Dataset entries
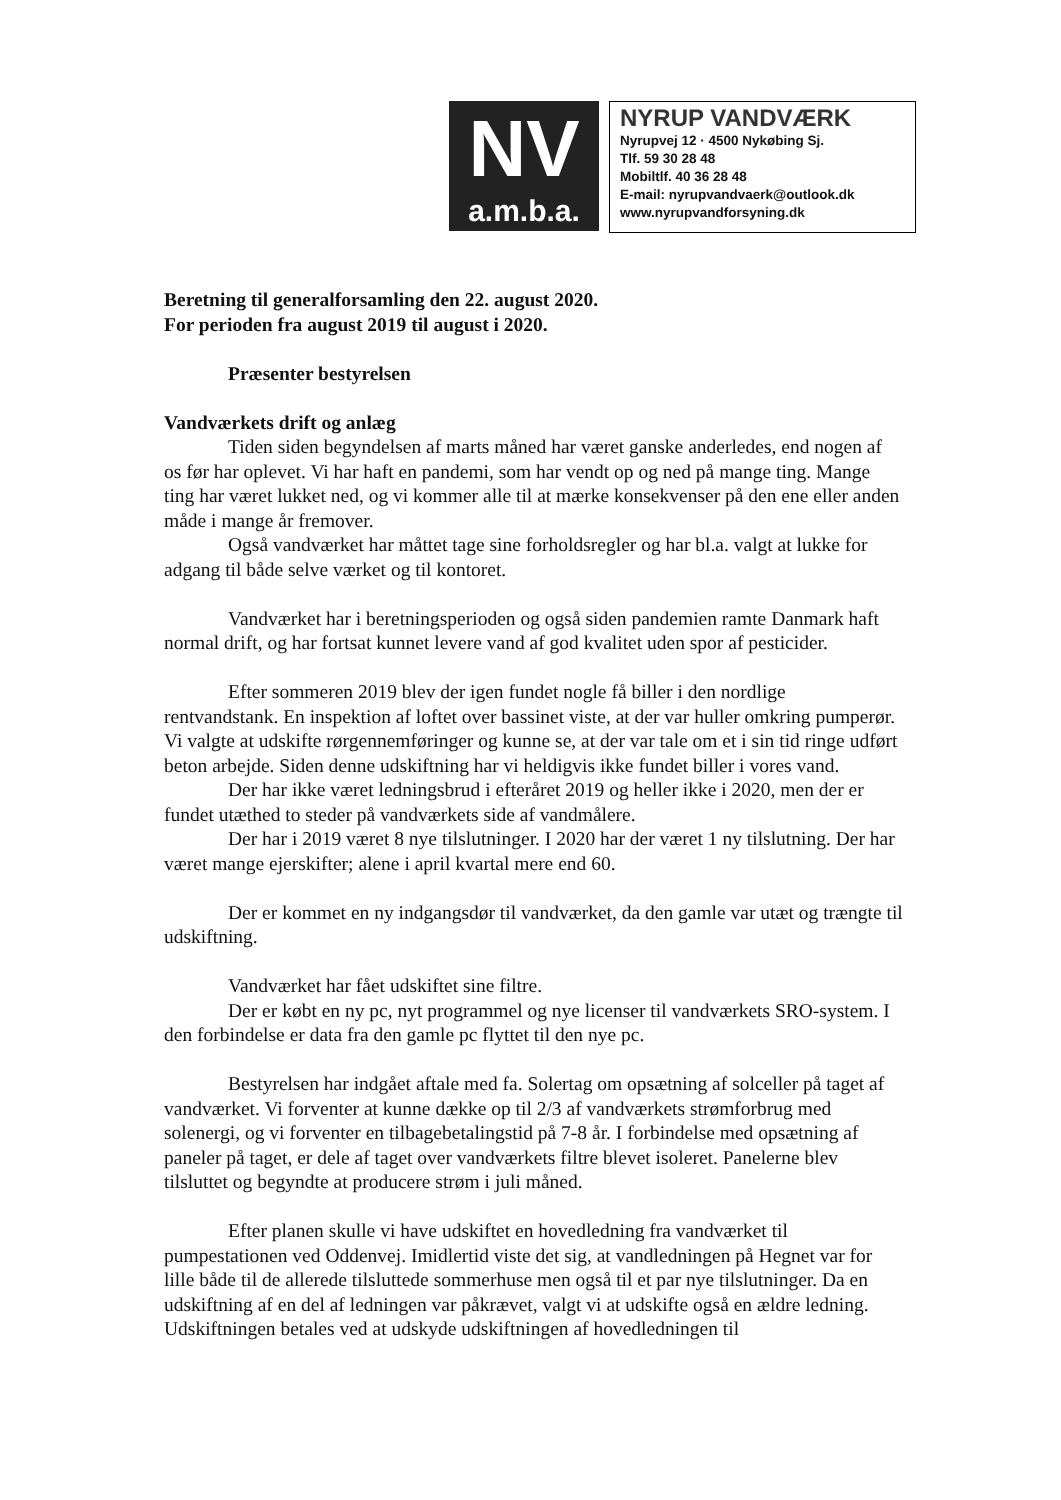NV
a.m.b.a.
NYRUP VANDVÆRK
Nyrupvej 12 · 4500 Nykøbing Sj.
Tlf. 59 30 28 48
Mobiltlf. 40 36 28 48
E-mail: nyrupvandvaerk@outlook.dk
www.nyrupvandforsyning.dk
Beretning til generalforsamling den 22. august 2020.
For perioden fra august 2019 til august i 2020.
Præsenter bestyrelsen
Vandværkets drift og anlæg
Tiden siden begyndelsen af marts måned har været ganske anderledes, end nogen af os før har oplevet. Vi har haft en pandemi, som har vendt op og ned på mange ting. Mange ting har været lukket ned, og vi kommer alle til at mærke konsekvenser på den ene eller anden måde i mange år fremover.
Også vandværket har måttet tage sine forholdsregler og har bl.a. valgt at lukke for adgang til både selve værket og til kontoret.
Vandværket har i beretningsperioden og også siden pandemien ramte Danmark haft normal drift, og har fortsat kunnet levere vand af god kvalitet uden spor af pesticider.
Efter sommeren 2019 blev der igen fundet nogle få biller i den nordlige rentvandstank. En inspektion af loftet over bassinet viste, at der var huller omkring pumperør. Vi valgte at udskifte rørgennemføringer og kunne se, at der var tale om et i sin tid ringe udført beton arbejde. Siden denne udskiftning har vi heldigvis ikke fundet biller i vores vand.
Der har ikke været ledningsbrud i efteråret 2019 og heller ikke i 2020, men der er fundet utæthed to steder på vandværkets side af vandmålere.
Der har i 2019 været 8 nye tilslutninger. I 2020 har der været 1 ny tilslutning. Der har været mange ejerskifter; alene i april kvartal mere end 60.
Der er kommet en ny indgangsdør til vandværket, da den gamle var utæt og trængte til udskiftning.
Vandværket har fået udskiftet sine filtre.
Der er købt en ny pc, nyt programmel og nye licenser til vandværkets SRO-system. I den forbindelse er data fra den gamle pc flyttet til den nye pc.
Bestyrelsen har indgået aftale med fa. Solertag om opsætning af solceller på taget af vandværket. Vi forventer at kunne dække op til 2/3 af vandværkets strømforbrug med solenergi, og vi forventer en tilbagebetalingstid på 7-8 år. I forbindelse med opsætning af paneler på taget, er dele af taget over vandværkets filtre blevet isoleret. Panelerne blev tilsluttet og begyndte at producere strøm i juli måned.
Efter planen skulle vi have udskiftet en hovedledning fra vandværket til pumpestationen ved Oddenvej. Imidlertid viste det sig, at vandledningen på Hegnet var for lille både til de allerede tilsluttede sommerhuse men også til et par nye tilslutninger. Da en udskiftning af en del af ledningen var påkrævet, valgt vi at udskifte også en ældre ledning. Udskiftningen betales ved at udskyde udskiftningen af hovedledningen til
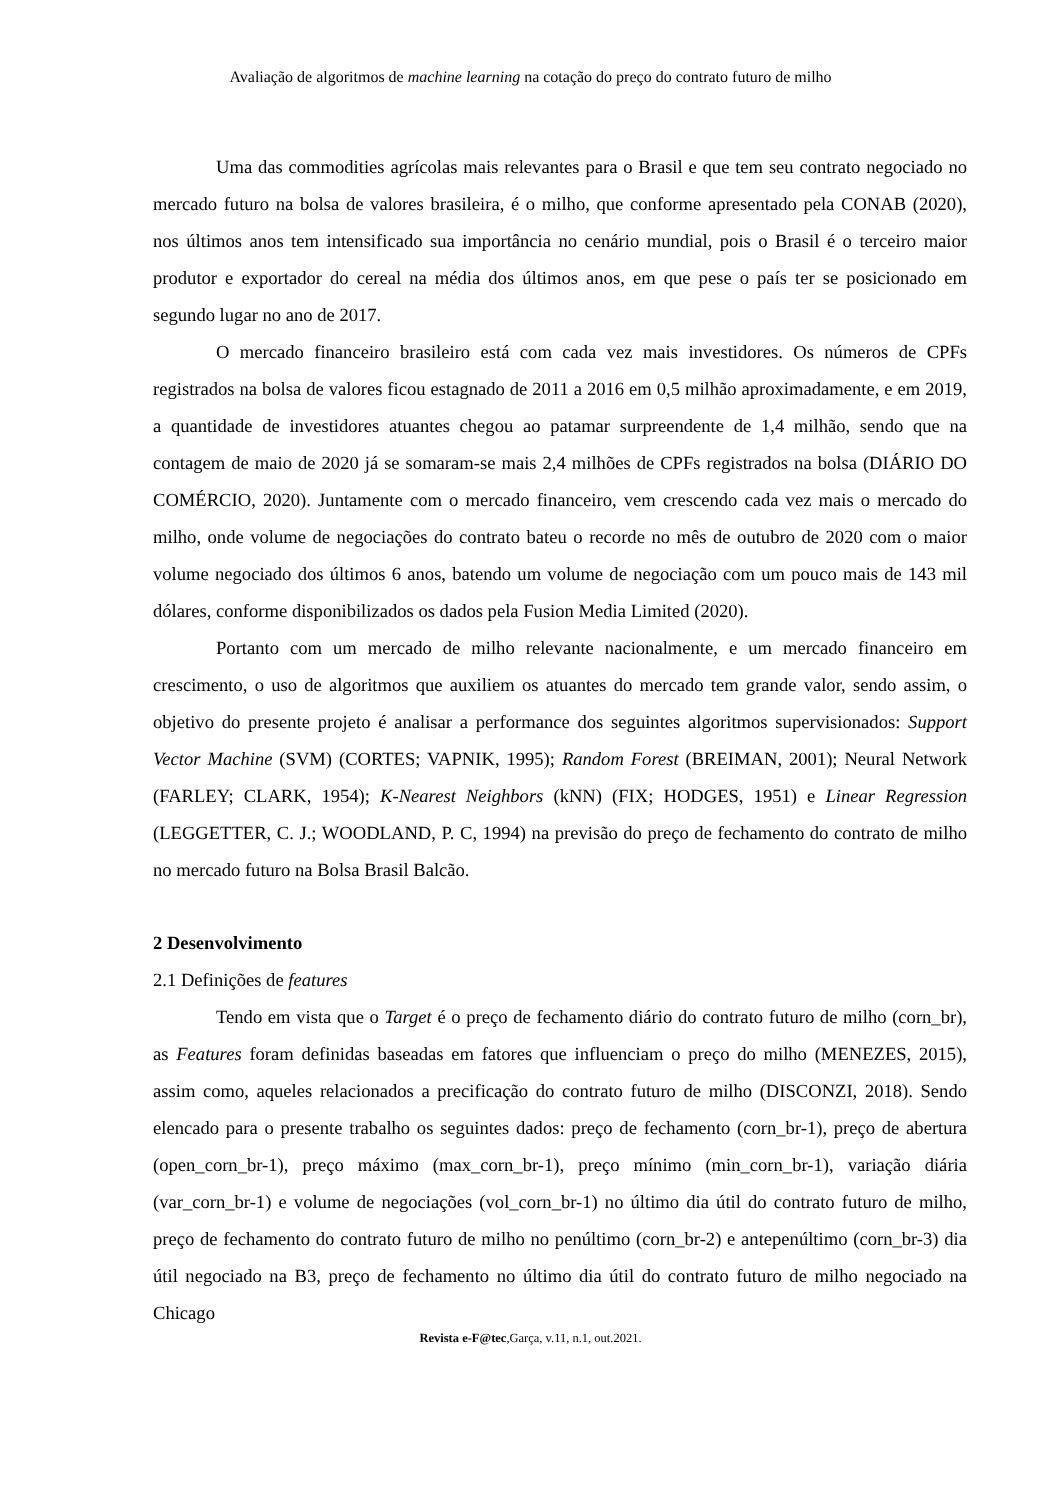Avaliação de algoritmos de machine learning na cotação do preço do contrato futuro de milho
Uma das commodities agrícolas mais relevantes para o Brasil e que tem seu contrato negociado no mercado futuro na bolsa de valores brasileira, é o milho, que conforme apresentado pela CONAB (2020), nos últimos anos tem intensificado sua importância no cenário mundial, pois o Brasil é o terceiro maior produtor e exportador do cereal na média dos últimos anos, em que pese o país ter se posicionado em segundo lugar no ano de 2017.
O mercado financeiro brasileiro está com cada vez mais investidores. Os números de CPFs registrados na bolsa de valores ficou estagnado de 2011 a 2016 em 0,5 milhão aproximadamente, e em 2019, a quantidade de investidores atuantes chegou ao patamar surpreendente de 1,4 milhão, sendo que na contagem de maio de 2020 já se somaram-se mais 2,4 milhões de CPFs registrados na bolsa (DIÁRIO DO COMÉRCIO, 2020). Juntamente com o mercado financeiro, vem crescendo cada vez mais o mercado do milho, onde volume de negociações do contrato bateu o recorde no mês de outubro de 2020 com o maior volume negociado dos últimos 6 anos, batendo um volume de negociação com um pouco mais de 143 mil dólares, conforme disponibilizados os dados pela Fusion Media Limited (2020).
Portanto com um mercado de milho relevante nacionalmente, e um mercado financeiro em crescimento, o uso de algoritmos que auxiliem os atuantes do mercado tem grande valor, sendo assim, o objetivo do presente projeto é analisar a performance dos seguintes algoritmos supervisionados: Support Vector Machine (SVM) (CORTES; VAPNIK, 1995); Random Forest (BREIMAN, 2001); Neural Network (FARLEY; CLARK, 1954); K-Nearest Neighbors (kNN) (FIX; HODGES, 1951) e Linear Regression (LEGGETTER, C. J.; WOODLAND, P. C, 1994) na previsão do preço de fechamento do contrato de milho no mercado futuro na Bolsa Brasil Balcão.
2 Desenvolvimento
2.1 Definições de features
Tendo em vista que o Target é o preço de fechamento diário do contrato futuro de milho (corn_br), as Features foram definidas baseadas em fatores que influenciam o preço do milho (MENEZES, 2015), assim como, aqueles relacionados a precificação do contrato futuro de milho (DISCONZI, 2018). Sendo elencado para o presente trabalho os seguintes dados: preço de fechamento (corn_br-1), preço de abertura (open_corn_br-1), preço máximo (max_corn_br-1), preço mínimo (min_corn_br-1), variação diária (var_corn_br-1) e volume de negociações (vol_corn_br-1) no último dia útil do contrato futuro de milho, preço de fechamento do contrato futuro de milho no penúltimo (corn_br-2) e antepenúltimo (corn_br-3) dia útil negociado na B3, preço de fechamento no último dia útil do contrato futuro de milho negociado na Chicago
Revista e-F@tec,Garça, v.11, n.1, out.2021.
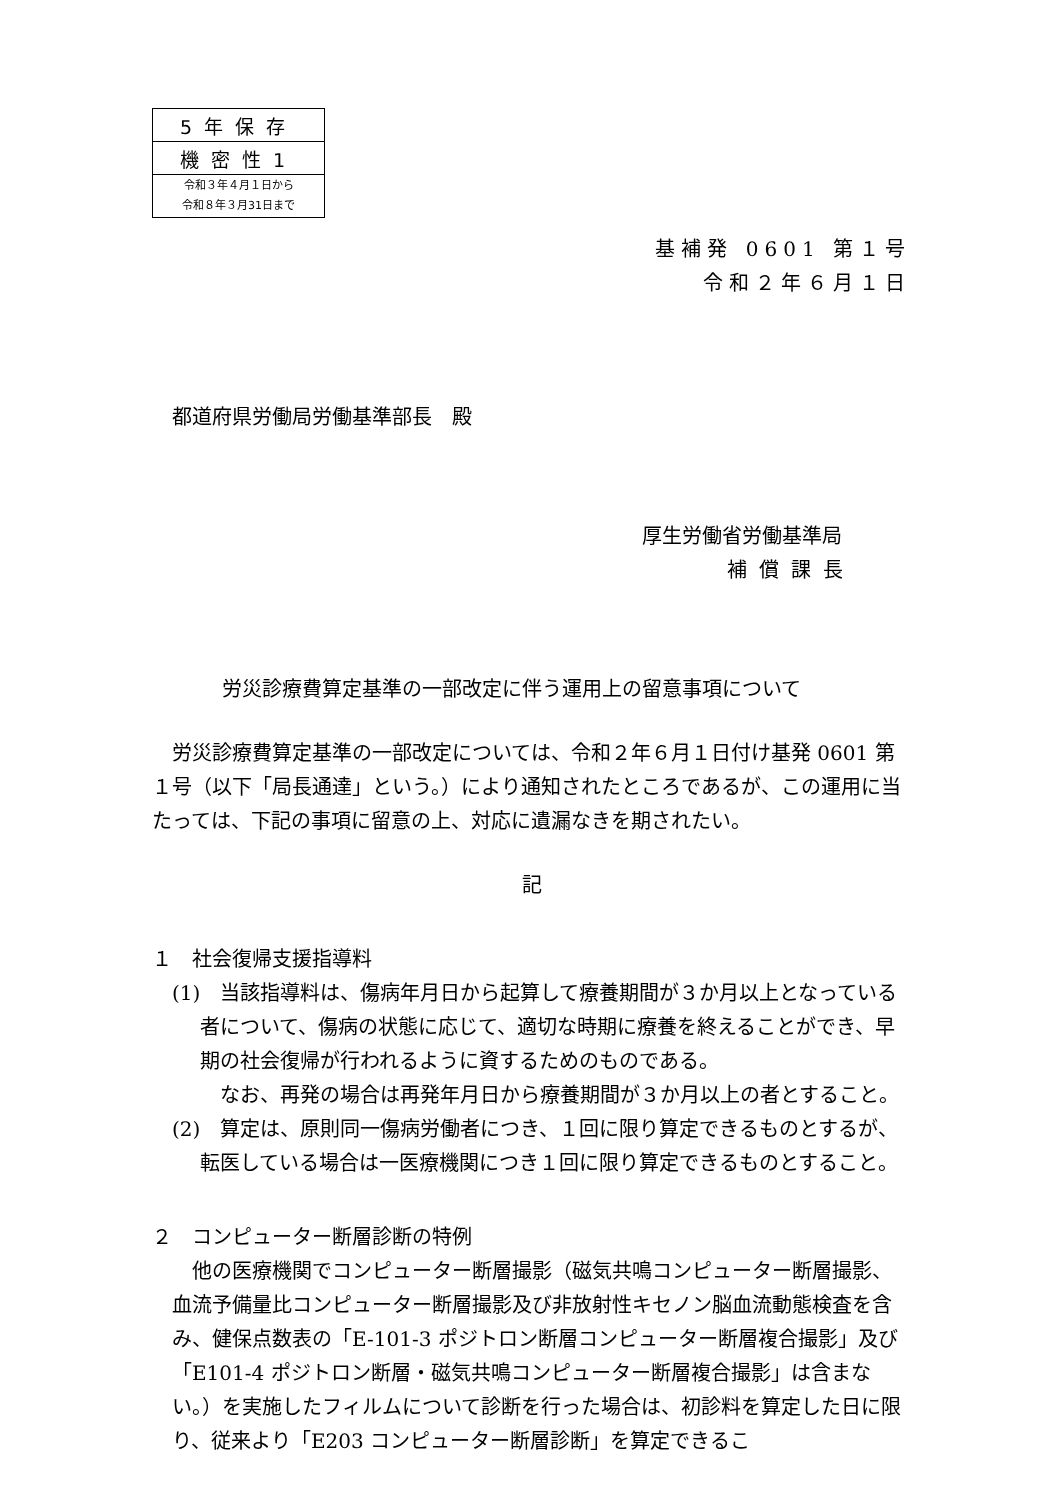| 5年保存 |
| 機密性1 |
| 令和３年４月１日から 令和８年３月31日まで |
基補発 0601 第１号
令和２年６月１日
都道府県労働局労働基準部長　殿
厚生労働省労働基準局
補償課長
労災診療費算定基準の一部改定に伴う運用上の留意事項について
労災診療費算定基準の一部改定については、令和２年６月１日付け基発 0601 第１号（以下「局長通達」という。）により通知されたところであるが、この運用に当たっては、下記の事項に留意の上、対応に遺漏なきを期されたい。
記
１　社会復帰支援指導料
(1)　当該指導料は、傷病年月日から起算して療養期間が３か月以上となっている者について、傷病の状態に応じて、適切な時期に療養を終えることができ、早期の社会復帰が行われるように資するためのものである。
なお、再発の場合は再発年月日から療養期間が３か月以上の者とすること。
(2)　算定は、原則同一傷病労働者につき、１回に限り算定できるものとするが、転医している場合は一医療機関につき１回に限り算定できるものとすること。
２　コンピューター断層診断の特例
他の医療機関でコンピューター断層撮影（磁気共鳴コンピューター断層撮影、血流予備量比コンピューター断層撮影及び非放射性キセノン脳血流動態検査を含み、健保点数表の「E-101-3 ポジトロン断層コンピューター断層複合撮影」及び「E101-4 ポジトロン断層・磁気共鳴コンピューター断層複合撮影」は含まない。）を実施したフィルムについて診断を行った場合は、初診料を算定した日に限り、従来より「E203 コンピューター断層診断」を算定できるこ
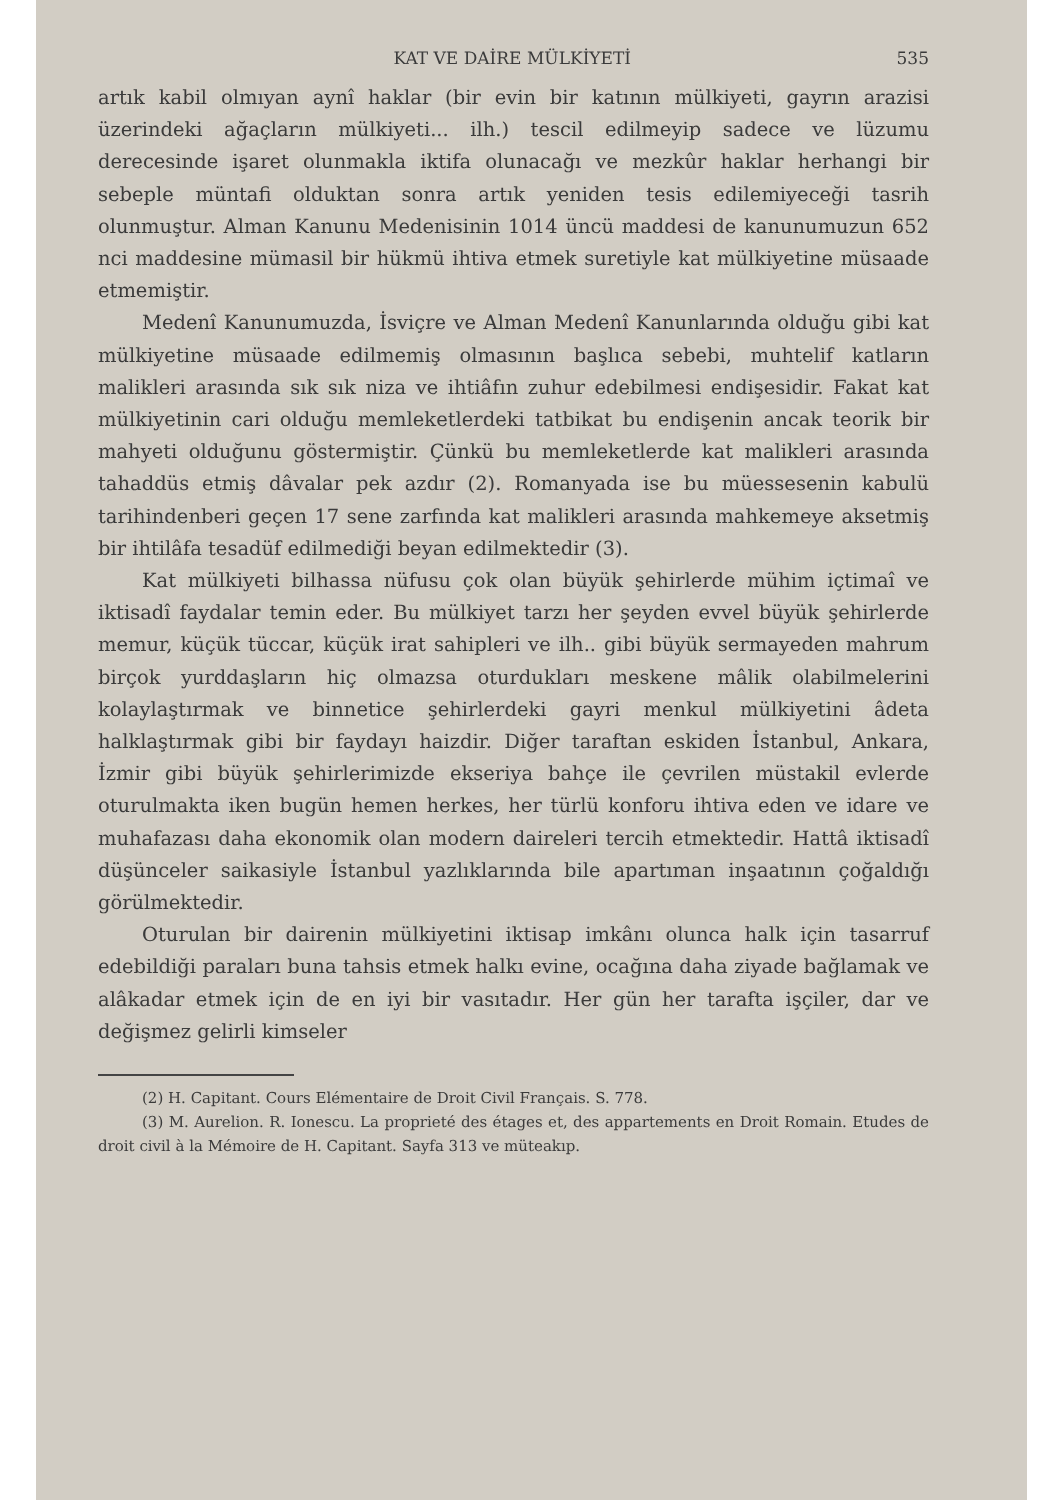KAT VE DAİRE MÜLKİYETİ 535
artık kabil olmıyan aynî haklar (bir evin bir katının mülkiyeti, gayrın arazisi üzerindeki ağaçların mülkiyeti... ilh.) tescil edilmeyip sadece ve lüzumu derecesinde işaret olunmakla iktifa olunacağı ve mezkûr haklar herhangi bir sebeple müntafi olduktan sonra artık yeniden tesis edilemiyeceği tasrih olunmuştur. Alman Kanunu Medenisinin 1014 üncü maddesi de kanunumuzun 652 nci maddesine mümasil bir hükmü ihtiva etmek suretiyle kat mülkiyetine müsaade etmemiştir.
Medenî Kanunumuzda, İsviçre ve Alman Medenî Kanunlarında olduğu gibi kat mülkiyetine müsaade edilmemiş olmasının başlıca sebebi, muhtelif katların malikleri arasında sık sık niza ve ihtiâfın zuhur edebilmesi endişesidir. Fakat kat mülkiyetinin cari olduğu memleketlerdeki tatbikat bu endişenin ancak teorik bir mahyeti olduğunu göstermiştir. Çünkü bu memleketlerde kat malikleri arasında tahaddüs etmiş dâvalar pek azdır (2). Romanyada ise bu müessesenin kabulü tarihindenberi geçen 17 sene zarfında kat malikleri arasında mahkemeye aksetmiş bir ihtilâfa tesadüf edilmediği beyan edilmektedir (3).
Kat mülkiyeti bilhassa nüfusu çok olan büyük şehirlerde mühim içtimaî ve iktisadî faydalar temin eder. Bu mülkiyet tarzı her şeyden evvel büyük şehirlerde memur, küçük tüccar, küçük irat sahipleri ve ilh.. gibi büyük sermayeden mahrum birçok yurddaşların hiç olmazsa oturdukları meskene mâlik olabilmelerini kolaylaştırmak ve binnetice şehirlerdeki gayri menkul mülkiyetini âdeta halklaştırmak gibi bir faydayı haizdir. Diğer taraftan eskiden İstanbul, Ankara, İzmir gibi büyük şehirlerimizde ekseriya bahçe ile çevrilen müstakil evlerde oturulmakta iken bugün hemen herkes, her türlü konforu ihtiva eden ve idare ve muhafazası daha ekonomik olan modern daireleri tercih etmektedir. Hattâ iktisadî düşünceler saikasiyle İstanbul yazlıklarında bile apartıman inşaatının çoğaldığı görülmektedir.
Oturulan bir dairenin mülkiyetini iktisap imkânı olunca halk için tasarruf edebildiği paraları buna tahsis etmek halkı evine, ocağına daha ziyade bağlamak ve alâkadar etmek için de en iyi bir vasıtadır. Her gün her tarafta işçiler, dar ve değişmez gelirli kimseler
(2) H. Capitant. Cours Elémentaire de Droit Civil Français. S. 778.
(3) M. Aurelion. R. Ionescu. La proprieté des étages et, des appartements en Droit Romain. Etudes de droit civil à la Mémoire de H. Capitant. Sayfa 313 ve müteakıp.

▶ INSTRUCTION
Within the data above, the span starting at the line containing "E-mail: nyrupvandvaerk@outlook.dk" and ending at the line containing "Vandværkets drift og anlæg" is to be retyped exactly, with no other lines.

▶ REPLY
E-mail: nyrupvandvaerk@outlook.dk
www.nyrupvandforsyning.dk
Beretning til generalforsamling den 22. august 2020.
For perioden fra august 2019 til august i 2020.
Præsenter bestyrelsen
Vandværkets drift og anlæg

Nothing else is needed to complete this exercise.